[Page extract]:
== Segment start ==
Script LB letters WB letters LB letter at WB
Latn NO NO NA
Hani YES YES NO
Thai YES YES YES
A* YES NO NA
B* NO YES NA

Scripts A and B are placeholders for potential scripts with the following behavior:

  • A: Words are not broken between letters, but line breaks can be between letters. Example: a script that uses spaces but still allows mid-word line breaks. Think of Japanese but with spaces.
  • B: Lines are not broken between letters, but words can be broken between letters. Example: a script that uses spaces and always wraps lines at spaces, but contains compound words that are split between letters. Think of German with long compound words being split up in the WordSegmenter but not the LineSegmenter.

I think my original proposal can fully express this, though a bit differently:

Script LB letters (existing) Complex Segmentation Required
Latn NO NO
Hani YES W
Thai YES WL
A YES NO
B NO W

I think NO+WL is not possible because the complex segmentation for line break implies line breaks between letters.

sffc avatar Sep 08 '25 04:09 sffc

I see that there was a question about whether there is a boolean-returning API for “LB Letters”. The answer is yes, in both ICU4C & ICU4J. https://unicode-org.github.io/icu-docs/apidoc/released/icu4j/com/ibm/icu/lang/UScript.html#breaksBetweenLetters-int-

markusicu avatar Sep 09 '25 20:09 markusicu

Markus pointed out scripts like Javanese, which have line breaks between orthographic syllables, (also Balinese, Brahmi, Kawi, ...), but require a dictionary for word breaks.

Example: http://efele.net/udhr/d/udhr_jav_java.html

sffc avatar Nov 03 '25 19:11 sffc
== Segment end ==
[The data]:
== Segment start ==
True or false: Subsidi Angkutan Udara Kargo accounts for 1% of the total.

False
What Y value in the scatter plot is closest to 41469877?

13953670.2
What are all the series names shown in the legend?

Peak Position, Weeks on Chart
== Segment end ==
== Segment start ==
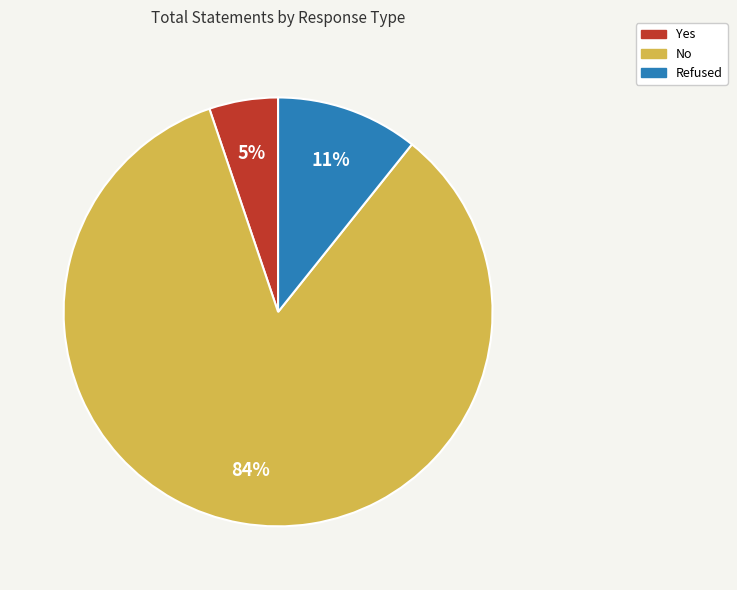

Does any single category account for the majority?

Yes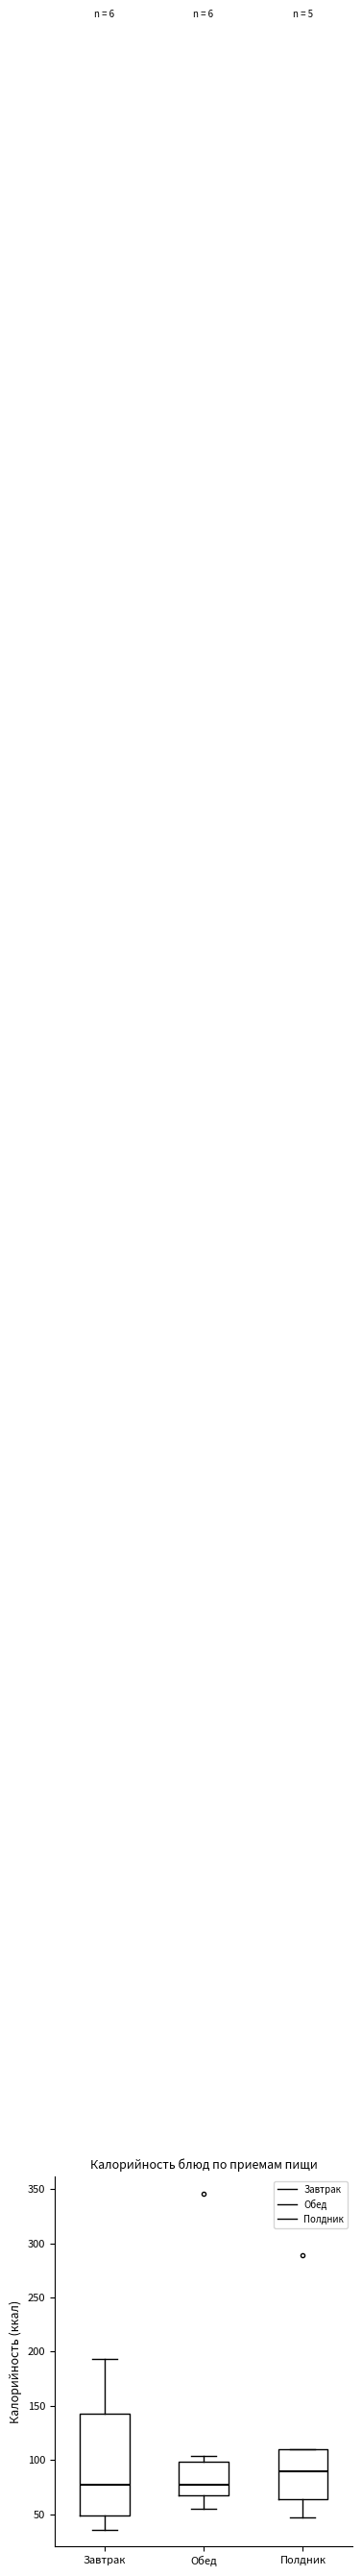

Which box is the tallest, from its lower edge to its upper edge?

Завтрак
== Segment end ==
[Directive 1]:
Answer these questions using the thread on script segmentation.
(a) In the first table, what value does Thai have under "LB letter at WB"?
(b) According to the thread, what do scripts like Javanese require for word breaks?
(c) In which two libraries is there a boolean-returning API for "LB Letters"?
[Directive 2]:
Translate this sentence from the thread on script segmentation into Spanish: "I think NO+WL is not possible because the complex segmentation for line break implies line breaks between letters."
The entries are not used in this exercise.

[Solution 1]:
(a) YES
(b) A dictionary
(c) ICU4C and ICU4J

[Solution 2]:
Creo que NO+WL no es posible porque la segmentación compleja para el salto de línea implica saltos de línea entre letras.